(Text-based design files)
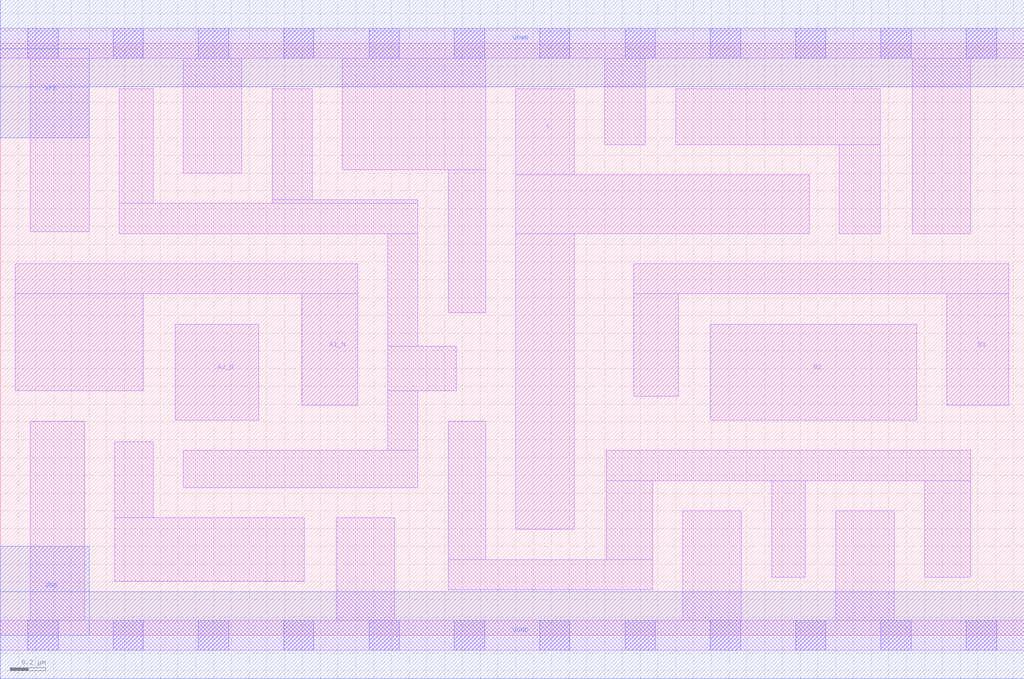
<source format=lef>
# Copyright 2020 The SkyWater PDK Authors
#
# Licensed under the Apache License, Version 2.0 (the "License");
# you may not use this file except in compliance with the License.
# You may obtain a copy of the License at
#
#     https://www.apache.org/licenses/LICENSE-2.0
#
# Unless required by applicable law or agreed to in writing, software
# distributed under the License is distributed on an "AS IS" BASIS,
# WITHOUT WARRANTIES OR CONDITIONS OF ANY KIND, either express or implied.
# See the License for the specific language governing permissions and
# limitations under the License.
#
# SPDX-License-Identifier: Apache-2.0

VERSION 5.5 ;
NAMESCASESENSITIVE ON ;
BUSBITCHARS "[]" ;
DIVIDERCHAR "/" ;
MACRO sky130_fd_sc_lp__o2bb2ai_2
  CLASS CORE ;
  SOURCE USER ;
  ORIGIN  0.000000  0.000000 ;
  SIZE  5.760000 BY  3.330000 ;
  SYMMETRY X Y R90 ;
  SITE unit ;
  PIN A1_N
    ANTENNAGATEAREA  0.630000 ;
    DIRECTION INPUT ;
    USE SIGNAL ;
    PORT
      LAYER li1 ;
        RECT 0.085000 1.375000 0.805000 1.920000 ;
        RECT 0.085000 1.920000 2.010000 2.090000 ;
        RECT 1.695000 1.295000 2.010000 1.920000 ;
    END
  END A1_N
  PIN A2_N
    ANTENNAGATEAREA  0.630000 ;
    DIRECTION INPUT ;
    USE SIGNAL ;
    PORT
      LAYER li1 ;
        RECT 0.985000 1.210000 1.455000 1.750000 ;
    END
  END A2_N
  PIN B1
    ANTENNAGATEAREA  0.630000 ;
    DIRECTION INPUT ;
    USE SIGNAL ;
    PORT
      LAYER li1 ;
        RECT 3.565000 1.345000 3.815000 1.920000 ;
        RECT 3.565000 1.920000 5.675000 2.090000 ;
        RECT 5.325000 1.295000 5.675000 1.920000 ;
    END
  END B1
  PIN B2
    ANTENNAGATEAREA  0.630000 ;
    DIRECTION INPUT ;
    USE SIGNAL ;
    PORT
      LAYER li1 ;
        RECT 3.995000 1.210000 5.155000 1.750000 ;
    END
  END B2
  PIN Y
    ANTENNADIFFAREA  0.991200 ;
    DIRECTION OUTPUT ;
    USE SIGNAL ;
    PORT
      LAYER li1 ;
        RECT 2.900000 0.595000 3.230000 2.260000 ;
        RECT 2.900000 2.260000 4.550000 2.590000 ;
        RECT 2.900000 2.590000 3.230000 3.075000 ;
    END
  END Y
  PIN VGND
    DIRECTION INOUT ;
    USE GROUND ;
    PORT
      LAYER met1 ;
        RECT 0.000000 -0.245000 5.760000 0.245000 ;
    END
  END VGND
  PIN VNB
    DIRECTION INOUT ;
    USE GROUND ;
    PORT
      LAYER met1 ;
        RECT 0.000000 0.000000 0.500000 0.500000 ;
    END
  END VNB
  PIN VPB
    DIRECTION INOUT ;
    USE POWER ;
    PORT
      LAYER met1 ;
        RECT 0.000000 2.800000 0.500000 3.300000 ;
    END
  END VPB
  PIN VPWR
    DIRECTION INOUT ;
    USE POWER ;
    PORT
      LAYER met1 ;
        RECT 0.000000 3.085000 5.760000 3.575000 ;
    END
  END VPWR
  OBS
    LAYER li1 ;
      RECT 0.000000 -0.085000 5.760000 0.085000 ;
      RECT 0.000000  3.245000 5.760000 3.415000 ;
      RECT 0.170000  0.085000 0.475000 1.205000 ;
      RECT 0.170000  2.270000 0.500000 3.245000 ;
      RECT 0.645000  0.305000 1.710000 0.660000 ;
      RECT 0.645000  0.660000 0.860000 1.090000 ;
      RECT 0.670000  2.260000 2.350000 2.430000 ;
      RECT 0.670000  2.430000 0.860000 3.075000 ;
      RECT 1.030000  0.830000 2.350000 1.040000 ;
      RECT 1.030000  2.600000 1.360000 3.245000 ;
      RECT 1.530000  2.430000 2.350000 2.450000 ;
      RECT 1.530000  2.450000 1.755000 3.075000 ;
      RECT 1.890000  0.085000 2.220000 0.660000 ;
      RECT 1.925000  2.620000 2.730000 3.245000 ;
      RECT 2.180000  1.040000 2.350000 1.375000 ;
      RECT 2.180000  1.375000 2.565000 1.625000 ;
      RECT 2.180000  1.625000 2.350000 2.260000 ;
      RECT 2.520000  0.255000 3.670000 0.425000 ;
      RECT 2.520000  0.425000 2.730000 1.205000 ;
      RECT 2.520000  1.815000 2.730000 2.620000 ;
      RECT 3.400000  2.760000 3.630000 3.245000 ;
      RECT 3.410000  0.425000 3.670000 0.870000 ;
      RECT 3.410000  0.870000 5.460000 1.040000 ;
      RECT 3.800000  2.760000 4.950000 3.075000 ;
      RECT 3.840000  0.085000 4.170000 0.700000 ;
      RECT 4.340000  0.325000 4.530000 0.870000 ;
      RECT 4.700000  0.085000 5.030000 0.700000 ;
      RECT 4.720000  2.260000 4.950000 2.760000 ;
      RECT 5.130000  2.260000 5.460000 3.245000 ;
      RECT 5.200000  0.325000 5.460000 0.870000 ;
    LAYER mcon ;
      RECT 0.155000 -0.085000 0.325000 0.085000 ;
      RECT 0.155000  3.245000 0.325000 3.415000 ;
      RECT 0.635000 -0.085000 0.805000 0.085000 ;
      RECT 0.635000  3.245000 0.805000 3.415000 ;
      RECT 1.115000 -0.085000 1.285000 0.085000 ;
      RECT 1.115000  3.245000 1.285000 3.415000 ;
      RECT 1.595000 -0.085000 1.765000 0.085000 ;
      RECT 1.595000  3.245000 1.765000 3.415000 ;
      RECT 2.075000 -0.085000 2.245000 0.085000 ;
      RECT 2.075000  3.245000 2.245000 3.415000 ;
      RECT 2.555000 -0.085000 2.725000 0.085000 ;
      RECT 2.555000  3.245000 2.725000 3.415000 ;
      RECT 3.035000 -0.085000 3.205000 0.085000 ;
      RECT 3.035000  3.245000 3.205000 3.415000 ;
      RECT 3.515000 -0.085000 3.685000 0.085000 ;
      RECT 3.515000  3.245000 3.685000 3.415000 ;
      RECT 3.995000 -0.085000 4.165000 0.085000 ;
      RECT 3.995000  3.245000 4.165000 3.415000 ;
      RECT 4.475000 -0.085000 4.645000 0.085000 ;
      RECT 4.475000  3.245000 4.645000 3.415000 ;
      RECT 4.955000 -0.085000 5.125000 0.085000 ;
      RECT 4.955000  3.245000 5.125000 3.415000 ;
      RECT 5.435000 -0.085000 5.605000 0.085000 ;
      RECT 5.435000  3.245000 5.605000 3.415000 ;
  END
END sky130_fd_sc_lp__o2bb2ai_2

</source>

• Aim of the exercise
Copy out all the lines of the records that include "under".

• Output of the exercise
# Licensed under the Apache License, Version 2.0 (the "License");
# distributed under the License is distributed on an "AS IS" BASIS,
# limitations under the License.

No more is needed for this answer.